--- Records supplied ---

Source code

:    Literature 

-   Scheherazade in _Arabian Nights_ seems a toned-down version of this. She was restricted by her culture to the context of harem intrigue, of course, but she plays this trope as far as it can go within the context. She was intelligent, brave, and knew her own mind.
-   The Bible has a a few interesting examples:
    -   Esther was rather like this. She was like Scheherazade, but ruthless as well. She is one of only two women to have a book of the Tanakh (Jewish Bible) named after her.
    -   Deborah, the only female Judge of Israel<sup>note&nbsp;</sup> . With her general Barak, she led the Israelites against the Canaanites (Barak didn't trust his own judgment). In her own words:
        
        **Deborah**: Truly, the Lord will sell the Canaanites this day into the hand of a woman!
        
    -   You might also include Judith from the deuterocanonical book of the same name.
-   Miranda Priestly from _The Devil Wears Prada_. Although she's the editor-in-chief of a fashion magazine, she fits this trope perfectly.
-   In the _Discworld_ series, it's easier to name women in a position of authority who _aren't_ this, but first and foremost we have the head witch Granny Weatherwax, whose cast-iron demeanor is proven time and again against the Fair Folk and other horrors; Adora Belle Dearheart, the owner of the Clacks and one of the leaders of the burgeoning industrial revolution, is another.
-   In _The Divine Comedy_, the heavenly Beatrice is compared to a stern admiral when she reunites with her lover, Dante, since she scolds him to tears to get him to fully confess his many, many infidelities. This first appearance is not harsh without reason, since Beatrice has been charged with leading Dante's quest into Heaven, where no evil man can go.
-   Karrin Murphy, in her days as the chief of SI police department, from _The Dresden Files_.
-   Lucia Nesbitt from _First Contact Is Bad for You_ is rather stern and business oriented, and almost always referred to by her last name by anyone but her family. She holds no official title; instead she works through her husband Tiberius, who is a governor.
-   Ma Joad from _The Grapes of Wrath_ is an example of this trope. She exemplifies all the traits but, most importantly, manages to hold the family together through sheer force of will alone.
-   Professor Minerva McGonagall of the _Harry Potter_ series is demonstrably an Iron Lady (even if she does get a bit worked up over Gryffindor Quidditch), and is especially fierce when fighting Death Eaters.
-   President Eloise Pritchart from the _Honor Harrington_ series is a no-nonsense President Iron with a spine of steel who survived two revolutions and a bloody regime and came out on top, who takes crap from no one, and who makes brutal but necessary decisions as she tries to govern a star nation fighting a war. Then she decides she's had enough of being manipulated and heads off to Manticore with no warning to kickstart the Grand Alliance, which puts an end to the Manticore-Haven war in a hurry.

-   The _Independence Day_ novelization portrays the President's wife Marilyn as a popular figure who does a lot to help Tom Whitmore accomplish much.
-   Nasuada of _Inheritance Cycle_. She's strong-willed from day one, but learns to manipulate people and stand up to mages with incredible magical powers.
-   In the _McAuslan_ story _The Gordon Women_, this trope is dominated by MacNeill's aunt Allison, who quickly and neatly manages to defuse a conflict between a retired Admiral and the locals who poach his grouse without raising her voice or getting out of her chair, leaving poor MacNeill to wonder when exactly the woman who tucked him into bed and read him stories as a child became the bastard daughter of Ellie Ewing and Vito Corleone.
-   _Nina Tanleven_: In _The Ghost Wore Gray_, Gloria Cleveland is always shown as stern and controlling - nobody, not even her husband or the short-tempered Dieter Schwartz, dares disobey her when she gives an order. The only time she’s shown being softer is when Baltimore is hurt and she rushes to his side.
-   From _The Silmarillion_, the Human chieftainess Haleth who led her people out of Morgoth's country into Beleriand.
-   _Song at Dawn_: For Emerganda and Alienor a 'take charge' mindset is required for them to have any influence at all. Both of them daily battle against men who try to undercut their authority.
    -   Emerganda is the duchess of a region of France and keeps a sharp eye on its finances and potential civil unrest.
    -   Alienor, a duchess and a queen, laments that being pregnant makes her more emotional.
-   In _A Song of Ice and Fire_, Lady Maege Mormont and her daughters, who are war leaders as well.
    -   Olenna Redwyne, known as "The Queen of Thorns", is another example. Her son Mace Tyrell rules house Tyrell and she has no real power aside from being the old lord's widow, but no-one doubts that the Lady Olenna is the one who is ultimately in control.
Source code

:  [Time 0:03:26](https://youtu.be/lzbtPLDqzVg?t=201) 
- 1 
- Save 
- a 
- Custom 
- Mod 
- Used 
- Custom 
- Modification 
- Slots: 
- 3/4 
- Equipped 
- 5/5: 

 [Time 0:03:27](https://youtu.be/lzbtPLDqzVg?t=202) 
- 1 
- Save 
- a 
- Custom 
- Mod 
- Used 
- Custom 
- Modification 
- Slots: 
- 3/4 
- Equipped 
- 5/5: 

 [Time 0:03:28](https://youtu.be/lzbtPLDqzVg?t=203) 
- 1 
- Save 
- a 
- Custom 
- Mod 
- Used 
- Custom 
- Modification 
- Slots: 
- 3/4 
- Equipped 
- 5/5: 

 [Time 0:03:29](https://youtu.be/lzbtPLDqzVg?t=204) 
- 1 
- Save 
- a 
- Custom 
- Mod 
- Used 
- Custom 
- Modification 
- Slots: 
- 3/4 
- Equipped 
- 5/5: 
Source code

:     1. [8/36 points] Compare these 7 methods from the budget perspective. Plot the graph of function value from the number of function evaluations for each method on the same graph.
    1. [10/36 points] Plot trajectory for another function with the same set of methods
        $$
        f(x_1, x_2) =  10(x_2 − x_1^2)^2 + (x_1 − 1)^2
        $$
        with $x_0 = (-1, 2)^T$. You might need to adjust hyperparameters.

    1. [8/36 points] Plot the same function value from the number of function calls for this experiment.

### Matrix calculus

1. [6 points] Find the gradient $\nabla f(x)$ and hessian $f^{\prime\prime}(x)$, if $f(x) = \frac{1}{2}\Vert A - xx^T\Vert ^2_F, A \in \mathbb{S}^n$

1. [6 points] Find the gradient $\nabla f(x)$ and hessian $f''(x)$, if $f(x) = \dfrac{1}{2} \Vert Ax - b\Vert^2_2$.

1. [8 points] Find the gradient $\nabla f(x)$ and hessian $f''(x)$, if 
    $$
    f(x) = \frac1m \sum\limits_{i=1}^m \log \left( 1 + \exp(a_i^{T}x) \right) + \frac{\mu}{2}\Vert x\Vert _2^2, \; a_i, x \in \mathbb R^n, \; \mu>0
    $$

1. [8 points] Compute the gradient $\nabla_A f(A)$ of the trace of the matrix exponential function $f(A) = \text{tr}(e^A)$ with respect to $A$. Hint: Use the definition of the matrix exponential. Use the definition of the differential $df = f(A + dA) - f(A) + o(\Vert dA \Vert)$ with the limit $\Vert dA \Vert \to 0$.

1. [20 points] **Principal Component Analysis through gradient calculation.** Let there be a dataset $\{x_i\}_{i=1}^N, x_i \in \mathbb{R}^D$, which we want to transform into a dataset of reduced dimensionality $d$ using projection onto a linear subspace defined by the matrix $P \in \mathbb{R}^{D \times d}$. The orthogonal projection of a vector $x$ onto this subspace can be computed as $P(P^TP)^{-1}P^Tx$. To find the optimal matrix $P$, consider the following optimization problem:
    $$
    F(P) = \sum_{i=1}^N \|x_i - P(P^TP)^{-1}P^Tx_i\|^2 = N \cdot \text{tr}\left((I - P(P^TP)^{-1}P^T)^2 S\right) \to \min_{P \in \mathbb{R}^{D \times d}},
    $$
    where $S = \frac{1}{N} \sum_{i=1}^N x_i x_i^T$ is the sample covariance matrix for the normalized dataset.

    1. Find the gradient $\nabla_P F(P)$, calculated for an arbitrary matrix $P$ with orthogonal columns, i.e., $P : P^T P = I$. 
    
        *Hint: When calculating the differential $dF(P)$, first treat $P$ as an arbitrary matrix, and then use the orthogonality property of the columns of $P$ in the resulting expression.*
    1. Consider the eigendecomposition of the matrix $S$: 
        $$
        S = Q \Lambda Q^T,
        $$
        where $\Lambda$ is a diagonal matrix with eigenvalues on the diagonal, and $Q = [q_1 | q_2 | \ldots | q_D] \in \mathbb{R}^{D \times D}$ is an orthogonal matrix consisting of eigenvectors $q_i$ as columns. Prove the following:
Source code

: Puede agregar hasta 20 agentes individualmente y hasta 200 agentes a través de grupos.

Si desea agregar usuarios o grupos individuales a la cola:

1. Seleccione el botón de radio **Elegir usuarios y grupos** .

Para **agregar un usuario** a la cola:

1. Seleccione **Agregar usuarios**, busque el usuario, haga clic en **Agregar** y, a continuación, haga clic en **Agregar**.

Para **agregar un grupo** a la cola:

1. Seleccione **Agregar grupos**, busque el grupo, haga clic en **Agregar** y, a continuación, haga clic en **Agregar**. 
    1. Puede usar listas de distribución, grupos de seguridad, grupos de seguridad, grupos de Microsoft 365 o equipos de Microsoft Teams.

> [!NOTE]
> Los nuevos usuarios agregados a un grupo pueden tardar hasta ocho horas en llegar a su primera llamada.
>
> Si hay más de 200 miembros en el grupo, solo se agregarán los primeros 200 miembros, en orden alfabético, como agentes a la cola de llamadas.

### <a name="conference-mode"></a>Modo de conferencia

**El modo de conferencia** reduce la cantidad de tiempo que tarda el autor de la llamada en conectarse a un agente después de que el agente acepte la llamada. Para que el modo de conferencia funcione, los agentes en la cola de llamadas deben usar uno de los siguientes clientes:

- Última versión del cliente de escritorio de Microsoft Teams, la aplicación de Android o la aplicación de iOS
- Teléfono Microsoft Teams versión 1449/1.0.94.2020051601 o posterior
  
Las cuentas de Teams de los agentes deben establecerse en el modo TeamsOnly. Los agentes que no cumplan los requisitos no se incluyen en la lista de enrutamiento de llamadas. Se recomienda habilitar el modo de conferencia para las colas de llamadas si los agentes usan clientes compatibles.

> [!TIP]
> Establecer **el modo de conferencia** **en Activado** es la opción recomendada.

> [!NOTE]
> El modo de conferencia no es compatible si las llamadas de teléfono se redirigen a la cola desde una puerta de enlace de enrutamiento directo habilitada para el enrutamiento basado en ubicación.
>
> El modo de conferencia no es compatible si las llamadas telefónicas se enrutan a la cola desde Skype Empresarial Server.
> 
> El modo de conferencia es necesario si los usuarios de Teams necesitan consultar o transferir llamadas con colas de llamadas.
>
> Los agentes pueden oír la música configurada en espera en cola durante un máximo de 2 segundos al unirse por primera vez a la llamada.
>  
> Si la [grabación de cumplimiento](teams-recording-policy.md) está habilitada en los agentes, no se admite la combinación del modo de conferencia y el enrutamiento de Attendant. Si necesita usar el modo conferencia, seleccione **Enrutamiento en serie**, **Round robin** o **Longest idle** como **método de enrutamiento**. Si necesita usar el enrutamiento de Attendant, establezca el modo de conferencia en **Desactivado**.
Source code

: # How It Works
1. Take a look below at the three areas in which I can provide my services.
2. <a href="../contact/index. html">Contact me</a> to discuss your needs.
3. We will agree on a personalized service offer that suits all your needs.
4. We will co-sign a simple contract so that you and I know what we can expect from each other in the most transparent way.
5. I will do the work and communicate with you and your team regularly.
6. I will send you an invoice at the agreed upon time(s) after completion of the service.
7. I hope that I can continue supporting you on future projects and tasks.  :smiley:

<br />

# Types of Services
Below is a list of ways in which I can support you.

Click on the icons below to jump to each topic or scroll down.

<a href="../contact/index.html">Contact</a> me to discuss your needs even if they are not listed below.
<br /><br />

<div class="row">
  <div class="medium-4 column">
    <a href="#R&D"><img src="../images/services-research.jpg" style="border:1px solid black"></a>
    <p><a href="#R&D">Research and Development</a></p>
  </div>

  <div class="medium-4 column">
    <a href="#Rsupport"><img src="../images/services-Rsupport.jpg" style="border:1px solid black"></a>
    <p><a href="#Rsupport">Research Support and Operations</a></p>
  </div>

---

Exercise details:
Count the lines in the listing that contain the string "youtu", and reply with the number alone.

Exercise response:
4